#### DATA LISTING

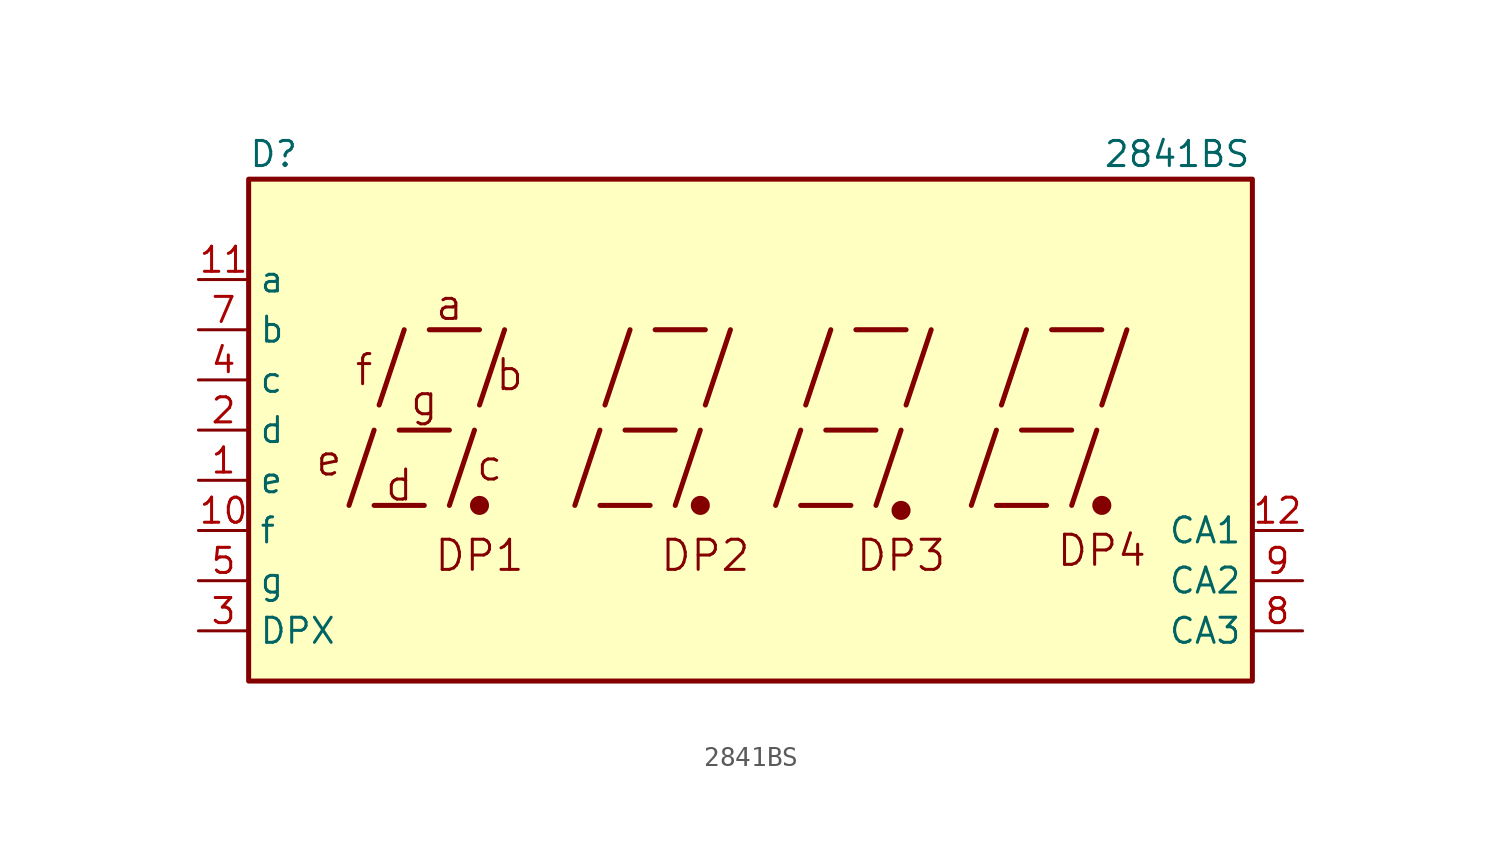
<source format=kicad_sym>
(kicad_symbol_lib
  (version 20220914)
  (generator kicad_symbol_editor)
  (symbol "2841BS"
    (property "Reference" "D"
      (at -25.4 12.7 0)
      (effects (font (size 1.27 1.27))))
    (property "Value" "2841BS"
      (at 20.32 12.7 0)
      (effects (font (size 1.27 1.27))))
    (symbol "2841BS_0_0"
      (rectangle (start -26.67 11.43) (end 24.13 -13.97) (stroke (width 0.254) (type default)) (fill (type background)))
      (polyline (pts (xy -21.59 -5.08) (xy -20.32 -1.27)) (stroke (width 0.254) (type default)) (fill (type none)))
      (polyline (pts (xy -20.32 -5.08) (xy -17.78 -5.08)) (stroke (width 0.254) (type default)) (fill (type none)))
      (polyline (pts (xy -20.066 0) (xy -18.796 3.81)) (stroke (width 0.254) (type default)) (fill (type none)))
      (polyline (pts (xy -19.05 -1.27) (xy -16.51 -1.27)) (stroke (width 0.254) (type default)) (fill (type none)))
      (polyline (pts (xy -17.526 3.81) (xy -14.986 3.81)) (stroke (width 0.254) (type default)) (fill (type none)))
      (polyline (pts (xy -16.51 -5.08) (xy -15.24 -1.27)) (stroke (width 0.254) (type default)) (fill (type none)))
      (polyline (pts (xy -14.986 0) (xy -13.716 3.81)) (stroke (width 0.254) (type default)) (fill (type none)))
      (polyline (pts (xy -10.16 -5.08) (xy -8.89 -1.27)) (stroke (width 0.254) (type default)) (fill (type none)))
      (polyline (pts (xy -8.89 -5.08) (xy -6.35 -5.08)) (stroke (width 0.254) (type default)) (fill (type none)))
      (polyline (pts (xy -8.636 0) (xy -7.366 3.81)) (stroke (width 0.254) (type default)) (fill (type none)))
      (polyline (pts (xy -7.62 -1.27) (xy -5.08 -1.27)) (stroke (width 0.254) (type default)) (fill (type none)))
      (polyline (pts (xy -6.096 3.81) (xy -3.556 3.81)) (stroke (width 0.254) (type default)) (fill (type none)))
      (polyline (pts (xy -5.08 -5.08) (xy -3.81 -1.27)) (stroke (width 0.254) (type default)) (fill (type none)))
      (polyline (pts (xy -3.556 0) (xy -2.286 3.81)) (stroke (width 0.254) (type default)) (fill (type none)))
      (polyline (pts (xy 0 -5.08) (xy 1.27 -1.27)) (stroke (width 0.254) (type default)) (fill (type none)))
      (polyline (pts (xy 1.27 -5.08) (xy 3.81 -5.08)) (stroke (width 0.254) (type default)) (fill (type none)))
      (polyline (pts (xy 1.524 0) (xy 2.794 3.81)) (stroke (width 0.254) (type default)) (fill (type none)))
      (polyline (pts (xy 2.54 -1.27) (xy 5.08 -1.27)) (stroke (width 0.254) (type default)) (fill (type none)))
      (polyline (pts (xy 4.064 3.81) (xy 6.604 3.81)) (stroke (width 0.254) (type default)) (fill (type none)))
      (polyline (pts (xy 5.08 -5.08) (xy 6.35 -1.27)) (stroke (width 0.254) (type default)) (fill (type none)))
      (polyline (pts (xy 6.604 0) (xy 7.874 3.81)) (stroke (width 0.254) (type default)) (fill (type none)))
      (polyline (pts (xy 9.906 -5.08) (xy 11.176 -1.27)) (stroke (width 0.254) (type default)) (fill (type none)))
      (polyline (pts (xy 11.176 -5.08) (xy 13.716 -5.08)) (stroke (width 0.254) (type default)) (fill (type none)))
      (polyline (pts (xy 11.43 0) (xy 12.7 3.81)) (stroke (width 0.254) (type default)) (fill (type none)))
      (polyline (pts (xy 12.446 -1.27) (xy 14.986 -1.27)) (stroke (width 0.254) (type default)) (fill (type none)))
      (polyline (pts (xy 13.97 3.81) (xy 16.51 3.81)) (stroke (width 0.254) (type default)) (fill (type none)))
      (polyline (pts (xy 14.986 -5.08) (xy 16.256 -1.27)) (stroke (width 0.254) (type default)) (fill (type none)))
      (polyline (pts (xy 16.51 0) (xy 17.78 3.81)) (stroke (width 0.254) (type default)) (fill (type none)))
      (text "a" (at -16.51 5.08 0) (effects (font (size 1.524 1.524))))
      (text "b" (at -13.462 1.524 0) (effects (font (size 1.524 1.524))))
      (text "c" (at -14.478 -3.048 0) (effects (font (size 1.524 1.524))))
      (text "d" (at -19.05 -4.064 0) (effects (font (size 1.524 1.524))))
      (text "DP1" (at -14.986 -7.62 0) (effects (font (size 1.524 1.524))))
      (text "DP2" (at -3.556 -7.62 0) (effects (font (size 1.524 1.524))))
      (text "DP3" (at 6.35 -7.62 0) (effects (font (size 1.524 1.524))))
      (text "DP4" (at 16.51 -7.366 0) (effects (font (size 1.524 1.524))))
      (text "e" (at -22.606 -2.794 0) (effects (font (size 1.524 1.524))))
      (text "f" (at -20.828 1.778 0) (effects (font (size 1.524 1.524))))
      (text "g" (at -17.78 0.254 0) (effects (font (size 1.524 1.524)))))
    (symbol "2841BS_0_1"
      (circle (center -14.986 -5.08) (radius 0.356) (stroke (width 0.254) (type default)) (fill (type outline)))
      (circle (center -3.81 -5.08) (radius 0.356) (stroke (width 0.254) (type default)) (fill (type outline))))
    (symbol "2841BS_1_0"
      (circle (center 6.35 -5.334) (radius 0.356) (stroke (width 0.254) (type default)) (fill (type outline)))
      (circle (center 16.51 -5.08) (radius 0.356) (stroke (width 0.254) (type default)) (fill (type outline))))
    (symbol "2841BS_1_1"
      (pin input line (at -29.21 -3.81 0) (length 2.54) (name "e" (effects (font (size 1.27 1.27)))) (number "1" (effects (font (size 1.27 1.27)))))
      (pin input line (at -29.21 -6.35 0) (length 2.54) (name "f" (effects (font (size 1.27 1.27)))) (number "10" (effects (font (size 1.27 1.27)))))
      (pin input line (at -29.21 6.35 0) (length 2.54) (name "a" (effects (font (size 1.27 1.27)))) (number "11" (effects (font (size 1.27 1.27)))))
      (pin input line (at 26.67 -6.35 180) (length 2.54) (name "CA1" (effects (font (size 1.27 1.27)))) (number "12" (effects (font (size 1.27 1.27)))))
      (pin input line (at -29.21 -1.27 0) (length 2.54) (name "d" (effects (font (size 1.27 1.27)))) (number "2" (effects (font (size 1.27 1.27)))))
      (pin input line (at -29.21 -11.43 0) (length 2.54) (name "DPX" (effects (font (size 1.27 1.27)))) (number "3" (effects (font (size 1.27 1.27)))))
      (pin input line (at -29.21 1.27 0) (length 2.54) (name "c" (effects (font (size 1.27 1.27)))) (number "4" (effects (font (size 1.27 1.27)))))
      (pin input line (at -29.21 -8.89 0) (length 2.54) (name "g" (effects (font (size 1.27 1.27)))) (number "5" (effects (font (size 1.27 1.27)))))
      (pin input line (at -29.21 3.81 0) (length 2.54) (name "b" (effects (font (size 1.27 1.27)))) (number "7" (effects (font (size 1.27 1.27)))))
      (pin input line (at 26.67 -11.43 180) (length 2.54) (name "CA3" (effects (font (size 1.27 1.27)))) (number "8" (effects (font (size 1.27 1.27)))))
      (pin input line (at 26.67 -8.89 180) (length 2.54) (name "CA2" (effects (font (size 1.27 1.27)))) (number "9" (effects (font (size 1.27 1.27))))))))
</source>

########

» **ASSIGNED TASK**
Only the records, copied exactly and free of pictures, belong in the answer.

» **TASK SOLUTION**
<source format=kicad_sym>
(kicad_symbol_lib
  (version 20220914)
  (generator kicad_symbol_editor)
  (symbol "2841BS"
    (property "Reference" "D"
      (at -25.4 12.7 0)
      (effects (font (size 1.27 1.27))))
    (property "Value" "2841BS"
      (at 20.32 12.7 0)
      (effects (font (size 1.27 1.27))))
    (symbol "2841BS_0_0"
      (rectangle (start -26.67 11.43) (end 24.13 -13.97) (stroke (width 0.254) (type default)) (fill (type background)))
      (polyline (pts (xy -21.59 -5.08) (xy -20.32 -1.27)) (stroke (width 0.254) (type default)) (fill (type none)))
      (polyline (pts (xy -20.32 -5.08) (xy -17.78 -5.08)) (stroke (width 0.254) (type default)) (fill (type none)))
      (polyline (pts (xy -20.066 0) (xy -18.796 3.81)) (stroke (width 0.254) (type default)) (fill (type none)))
      (polyline (pts (xy -19.05 -1.27) (xy -16.51 -1.27)) (stroke (width 0.254) (type default)) (fill (type none)))
      (polyline (pts (xy -17.526 3.81) (xy -14.986 3.81)) (stroke (width 0.254) (type default)) (fill (type none)))
      (polyline (pts (xy -16.51 -5.08) (xy -15.24 -1.27)) (stroke (width 0.254) (type default)) (fill (type none)))
      (polyline (pts (xy -14.986 0) (xy -13.716 3.81)) (stroke (width 0.254) (type default)) (fill (type none)))
      (polyline (pts (xy -10.16 -5.08) (xy -8.89 -1.27)) (stroke (width 0.254) (type default)) (fill (type none)))
      (polyline (pts (xy -8.89 -5.08) (xy -6.35 -5.08)) (stroke (width 0.254) (type default)) (fill (type none)))
      (polyline (pts (xy -8.636 0) (xy -7.366 3.81)) (stroke (width 0.254) (type default)) (fill (type none)))
      (polyline (pts (xy -7.62 -1.27) (xy -5.08 -1.27)) (stroke (width 0.254) (type default)) (fill (type none)))
      (polyline (pts (xy -6.096 3.81) (xy -3.556 3.81)) (stroke (width 0.254) (type default)) (fill (type none)))
      (polyline (pts (xy -5.08 -5.08) (xy -3.81 -1.27)) (stroke (width 0.254) (type default)) (fill (type none)))
      (polyline (pts (xy -3.556 0) (xy -2.286 3.81)) (stroke (width 0.254) (type default)) (fill (type none)))
      (polyline (pts (xy 0 -5.08) (xy 1.27 -1.27)) (stroke (width 0.254) (type default)) (fill (type none)))
      (polyline (pts (xy 1.27 -5.08) (xy 3.81 -5.08)) (stroke (width 0.254) (type default)) (fill (type none)))
      (polyline (pts (xy 1.524 0) (xy 2.794 3.81)) (stroke (width 0.254) (type default)) (fill (type none)))
      (polyline (pts (xy 2.54 -1.27) (xy 5.08 -1.27)) (stroke (width 0.254) (type default)) (fill (type none)))
      (polyline (pts (xy 4.064 3.81) (xy 6.604 3.81)) (stroke (width 0.254) (type default)) (fill (type none)))
      (polyline (pts (xy 5.08 -5.08) (xy 6.35 -1.27)) (stroke (width 0.254) (type default)) (fill (type none)))
      (polyline (pts (xy 6.604 0) (xy 7.874 3.81)) (stroke (width 0.254) (type default)) (fill (type none)))
      (polyline (pts (xy 9.906 -5.08) (xy 11.176 -1.27)) (stroke (width 0.254) (type default)) (fill (type none)))
      (polyline (pts (xy 11.176 -5.08) (xy 13.716 -5.08)) (stroke (width 0.254) (type default)) (fill (type none)))
      (polyline (pts (xy 11.43 0) (xy 12.7 3.81)) (stroke (width 0.254) (type default)) (fill (type none)))
      (polyline (pts (xy 12.446 -1.27) (xy 14.986 -1.27)) (stroke (width 0.254) (type default)) (fill (type none)))
      (polyline (pts (xy 13.97 3.81) (xy 16.51 3.81)) (stroke (width 0.254) (type default)) (fill (type none)))
      (polyline (pts (xy 14.986 -5.08) (xy 16.256 -1.27)) (stroke (width 0.254) (type default)) (fill (type none)))
      (polyline (pts (xy 16.51 0) (xy 17.78 3.81)) (stroke (width 0.254) (type default)) (fill (type none)))
      (text "a" (at -16.51 5.08 0) (effects (font (size 1.524 1.524))))
      (text "b" (at -13.462 1.524 0) (effects (font (size 1.524 1.524))))
      (text "c" (at -14.478 -3.048 0) (effects (font (size 1.524 1.524))))
      (text "d" (at -19.05 -4.064 0) (effects (font (size 1.524 1.524))))
      (text "DP1" (at -14.986 -7.62 0) (effects (font (size 1.524 1.524))))
      (text "DP2" (at -3.556 -7.62 0) (effects (font (size 1.524 1.524))))
      (text "DP3" (at 6.35 -7.62 0) (effects (font (size 1.524 1.524))))
      (text "DP4" (at 16.51 -7.366 0) (effects (font (size 1.524 1.524))))
      (text "e" (at -22.606 -2.794 0) (effects (font (size 1.524 1.524))))
      (text "f" (at -20.828 1.778 0) (effects (font (size 1.524 1.524))))
      (text "g" (at -17.78 0.254 0) (effects (font (size 1.524 1.524)))))
    (symbol "2841BS_0_1"
      (circle (center -14.986 -5.08) (radius 0.356) (stroke (width 0.254) (type default)) (fill (type outline)))
      (circle (center -3.81 -5.08) (radius 0.356) (stroke (width 0.254) (type default)) (fill (type outline))))
    (symbol "2841BS_1_0"
      (circle (center 6.35 -5.334) (radius 0.356) (stroke (width 0.254) (type default)) (fill (type outline)))
      (circle (center 16.51 -5.08) (radius 0.356) (stroke (width 0.254) (type default)) (fill (type outline))))
    (symbol "2841BS_1_1"
      (pin input line (at -29.21 -3.81 0) (length 2.54) (name "e" (effects (font (size 1.27 1.27)))) (number "1" (effects (font (size 1.27 1.27)))))
      (pin input line (at -29.21 -6.35 0) (length 2.54) (name "f" (effects (font (size 1.27 1.27)))) (number "10" (effects (font (size 1.27 1.27)))))
      (pin input line (at -29.21 6.35 0) (length 2.54) (name "a" (effects (font (size 1.27 1.27)))) (number "11" (effects (font (size 1.27 1.27)))))
      (pin input line (at 26.67 -6.35 180) (length 2.54) (name "CA1" (effects (font (size 1.27 1.27)))) (number "12" (effects (font (size 1.27 1.27)))))
      (pin input line (at -29.21 -1.27 0) (length 2.54) (name "d" (effects (font (size 1.27 1.27)))) (number "2" (effects (font (size 1.27 1.27)))))
      (pin input line (at -29.21 -11.43 0) (length 2.54) (name "DPX" (effects (font (size 1.27 1.27)))) (number "3" (effects (font (size 1.27 1.27)))))
      (pin input line (at -29.21 1.27 0) (length 2.54) (name "c" (effects (font (size 1.27 1.27)))) (number "4" (effects (font (size 1.27 1.27)))))
      (pin input line (at -29.21 -8.89 0) (length 2.54) (name "g" (effects (font (size 1.27 1.27)))) (number "5" (effects (font (size 1.27 1.27)))))
      (pin input line (at -29.21 3.81 0) (length 2.54) (name "b" (effects (font (size 1.27 1.27)))) (number "7" (effects (font (size 1.27 1.27)))))
      (pin input line (at 26.67 -11.43 180) (length 2.54) (name "CA3" (effects (font (size 1.27 1.27)))) (number "8" (effects (font (size 1.27 1.27)))))
      (pin input line (at 26.67 -8.89 180) (length 2.54) (name "CA2" (effects (font (size 1.27 1.27)))) (number "9" (effects (font (size 1.27 1.27))))))))
</source>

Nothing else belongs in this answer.